Dass einige Menschen der Atompolitik der Grünen mittlerweile skeptisch gegenüberstehen, lässt Rebecca Harms keine Ruhe. »Das Vertrauen in die Ernsthaftigkeit von uns Politikern, die heute zum Ausstieg aus der Atomenergie arbeiten, hat arg gelitten«, sagte sie. Wie aber sieht die Arbeit am Atomausstieg aus? Trittin etwa bezeichnet die Castor-Transporte als notwendig, weil es sich um deutschen Müll handele, der zurückgenommen werden müsse. Gleichzeitig lässt er neuen Müll nach Frankreich schaffen, damit der Nachschub nicht ausgeht. Die französischen Grünen, die nicht an der Regierung beteiligt sind, sprechen sich für ein Moratorium der Transporte aus, während den deutschen Grünen, die mitregieren, nichts anderes einfällt, als ihre Hilflosigkeit zu bekunden und die Atomkraftgegner zu ermahnen.
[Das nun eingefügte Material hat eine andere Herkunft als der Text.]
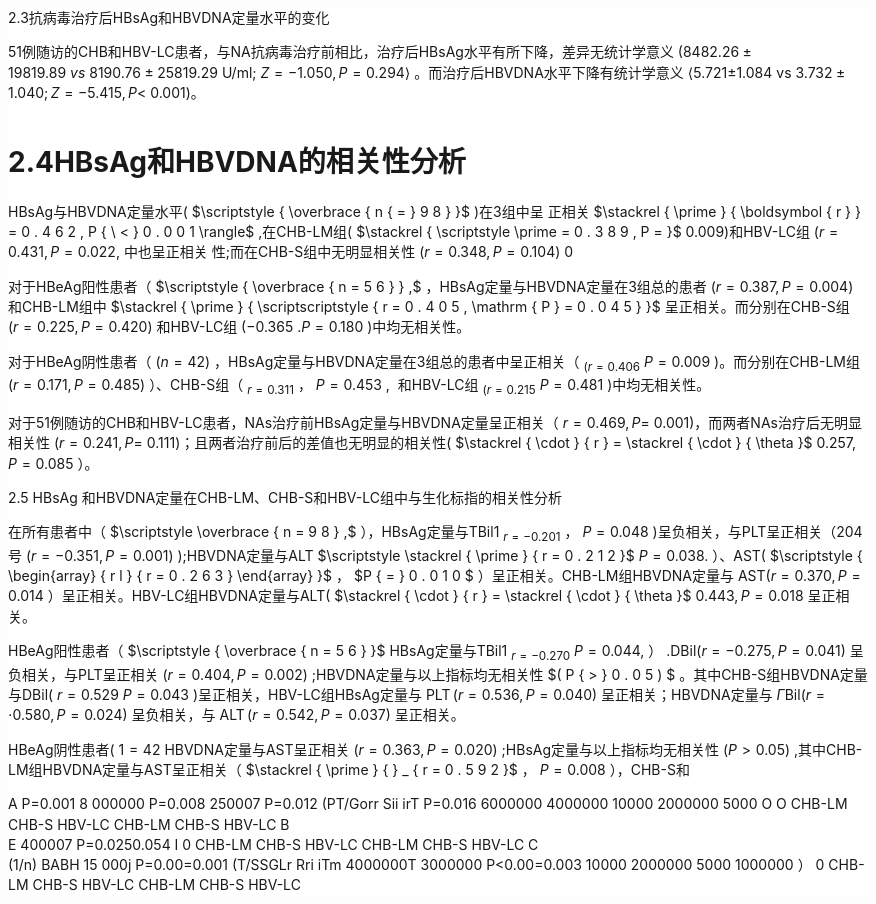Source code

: 2.3抗病毒治疗后HBsAg和HBVDNA定量水平的变化

51例随访的CHB和HBV-LC患者，与NA抗病毒治疗前相比，治疗后HBsAg水平有所下降，差异无统计学意义 $( 8 4 8 2 . 2 6 \pm 1 9 8 1 9 . 8 9 \ v s \ 8 1 9 0 . 7 6 \pm 2 5 8 1 9 . 2 9 \ \mathrm { U / m l } ;$ $Z { = } { - } 1 . 0 5 0 , P { = } 0 . 2 9 4 \rangle$ 。而治疗后HBVDNA水平下降有统计学意义 $\langle 5 . 7 2 1 { \scriptstyle \pm 1 . 0 8 4 }$ vs $3 . 7 3 2 { \pm } 1 . 0 4 0 ; Z { = } { - } 5 . 4 1 5 , P { < }$ 0.001)。

# 2.4HBsAg和HBVDNA的相关性分析

HBsAg与HBVDNA定量水平( $\scriptstyle { \overbrace { n { = } 9 8 } }$ )在3组中呈 正相关 $\stackrel { \prime } { \boldsymbol { r } } = 0 . 4 6 2 , P { \ < } 0 . 0 0 1 \rangle$ ,在CHB-LM组( $\stackrel { \scriptstyle \prime = 0 . 3 8 9 , P = }$ 0.009)和HBV-LC组 $( r = 0 . 4 3 1 , P = 0 . 0 2 2 ,$ 中也呈正相关 性;而在CHB-S组中无明显相关性 $\left( r { = } 0 . 3 4 8 , P { = } 0 . 1 0 4 \right)$ 0

对于HBeAg阳性患者（ $\scriptstyle { \overbrace { n = 5 6 } } ,$ ，HBsAg定量与HBVDNA定量在3组总的患者 $\left( r { = } 0 . 3 8 7 , P { = } 0 . 0 0 4 \right)$ 和CHB-LM组中 $\stackrel { \prime } { \scriptscriptstyle { r = 0 . 4 0 5 , \mathrm { P } = 0 . 0 4 5 } }$ 呈正相关。而分别在CHB-S组 $\left( r = 0 . 2 2 5 , P { = } 0 . 4 2 0 \right)$ 和HBV-LC组 $\scriptstyle ( - 0 . 3 6 5$ .$\scriptstyle P = 0 . 1 8 0$ )中均无相关性。

对于HBeAg阴性患者（ $\scriptstyle ( n = 4 2 )$ ，HBsAg定量与HBVDNA定量在3组总的患者中呈正相关（ $_ { ( r = 0 . 4 0 6 }$ $\scriptstyle P = 0 . 0 0 9$ )。而分别在CHB-LM组 $( r { = } 0 . 1 7 1 , P { = } 0 . 4 8 5 )$ ）、CHB-S组（ $_ { r = 0 . 3 1 1 }$ ， $P { = } 0 . 4 5 3 { \mathrm { ~ , ~ } }$ 和HBV-LC组 $_ { ( r = 0 . 2 1 5 }$ $\scriptstyle P = 0 . 4 8 1$ )中均无相关性。

对于51例随访的CHB和HBV-LC患者，NAs治疗前HBsAg定量与HBVDNA定量呈正相关（ $\scriptstyle { r = 0 . 4 6 9 , P = }$ 0.001)，而两者NAs治疗后无明显相关性 $\scriptstyle ( r = 0 . 2 4 1 , P =$ 0.111)；且两者治疗前后的差值也无明显的相关性( $\stackrel { \cdot } { r } = \stackrel { \cdot } { \theta }$ $0 . 2 5 7 , P { = } 0 . 0 8 5$ ）。

$2 . 5 \mathrm { \ H B s A g }$ 和HBVDNA定量在CHB-LM、CHB-S和HBV-LC组中与生化标指的相关性分析

在所有患者中（ $\scriptstyle \overbrace { n = 9 8 } ,$ ），HBsAg定量与TBil1 $_ { r = - 0 . 2 0 1 }$ ， $\scriptstyle P = 0 . 0 4 8$ )呈负相关，与PLT呈正相关（204号 $\left( r = - 0 . 3 5 1 , P { = } 0 . 0 0 1 \right)$ );HBVDNA定量与ALT $\scriptstyle \stackrel { \prime } { r = 0 . 2 1 2 }$ $\scriptstyle P = 0 . 0 3 8 .$ ）、AST( $\scriptstyle { \begin{array} { r l } { r = 0 . 2 6 3 } \end{array} }$ ， $P { = } 0 . 0 1 0 \$ ）呈正相关。CHB-LM组HBVDNA定量与 $\mathrm { A S T } ( r = 0 . 3 7 0 , P = 0 . 0 1 4$ ）呈正相关。HBV-LC组HBVDNA定量与ALT( $\stackrel { \cdot } { r } = \stackrel { \cdot } { \theta }$ $0 . 4 4 3 , P { = } 0 . 0 1 8$ 呈正相关。

HBeAg阳性患者（ $\scriptstyle { \overbrace { n = 5 6 } }$ HBsAg定量与TBil1 $_ { r = - 0 . 2 7 0 }$ $\scriptstyle P = 0 . 0 4 4 ,$ ） $. { \mathrm { D B i l } } \left( r { = } { - } 0 . 2 7 5 , P { = } 0 . 0 4 1 \right)$ 呈负相关，与PLT呈正相关 $( r { = } 0 . 4 0 4 , P { = } 0 . 0 0 2 )$ ;HBVDNA定量与以上指标均无相关性 $( P { > } 0 . 0 5 ) $ 。其中CHB-S组HBVDNA定量与DBil( $\scriptstyle { r = 0 . 5 2 9 }$ $\scriptstyle P = 0 . 0 4 3$ )呈正相关，HBV-LC组HBsAg定量与 $\operatorname { P L T } ( r = 0 . 5 3 6 , P = 0 . 0 4 0 )$ 呈正相关；HBVDNA定量与 $\Gamma \mathrm { B i l } \left( r { = } { \cdot } 0 . 5 8 0 , P { = } 0 . 0 2 4 \right)$ 呈负相关，与 $\operatorname { A L T } ( r { = } 0 . 5 4 2 , P { = } 0 . 0 3 7 )$ 呈正相关。

HBeAg阴性患者( $\scriptstyle 1 = 4 2$ HBVDNA定量与AST呈正相关 $( r = 0 . 3 6 3 , P = 0 . 0 2 0 )$ ;HBsAg定量与以上指标均无相关性 $( P { > } 0 . 0 5 )$ ,其中CHB-LM组HBVDNA定量与AST呈正相关（ $\stackrel { \prime } { } _ { r = 0 . 5 9 2 }$ ， $\scriptstyle P = 0 . 0 0 8$ ），CHB-S和

A P=0.001 8 000000 P=0.008 250007 P=0.012 (PT/Gorr Sii irT P=0.016 6000000 4000000 10000 2000000 5000 O O CHB-LM CHB-S HBV-LC CHB-LM CHB-S HBV-LC B   
E 400007 P=0.0250.054 I 0 CHB-LM CHB-S HBV-LC CHB-LM CHB-S HBV-LC C   
(1/n) BABH 15 000j P=0.00=0.001 (T/SSGLr Rri iTm 4000000T 3000000 P<0.00=0.003 10000 2000000 5000 1000000 ） 0 CHB-LM CHB-S HBV-LC CHB-LM CHB-S HBV-LC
Wer sich ein realistisches Bild über den Stand des angeblichen Ausstiegs machen will, sollte sich die Homepage des deutschen Atomforums (www.kernenergie.de) ansehen. Von Ausstiegsstimmung ist dort keine Spur. Vielmehr kann man Forderungen an die Bundesregierung lesen, Gorleben endlich zum Endlager zu erklären, statt nach anderen Standorten zu suchen. Die optimistischen Überschriften der Beiträge lauten: »Deutsche Kernkraftwerke 2003 weltweit führend« oder »Kernenergie europaweit im Aufwind«. Und den Gegnern viel Glück im Fahrtwind.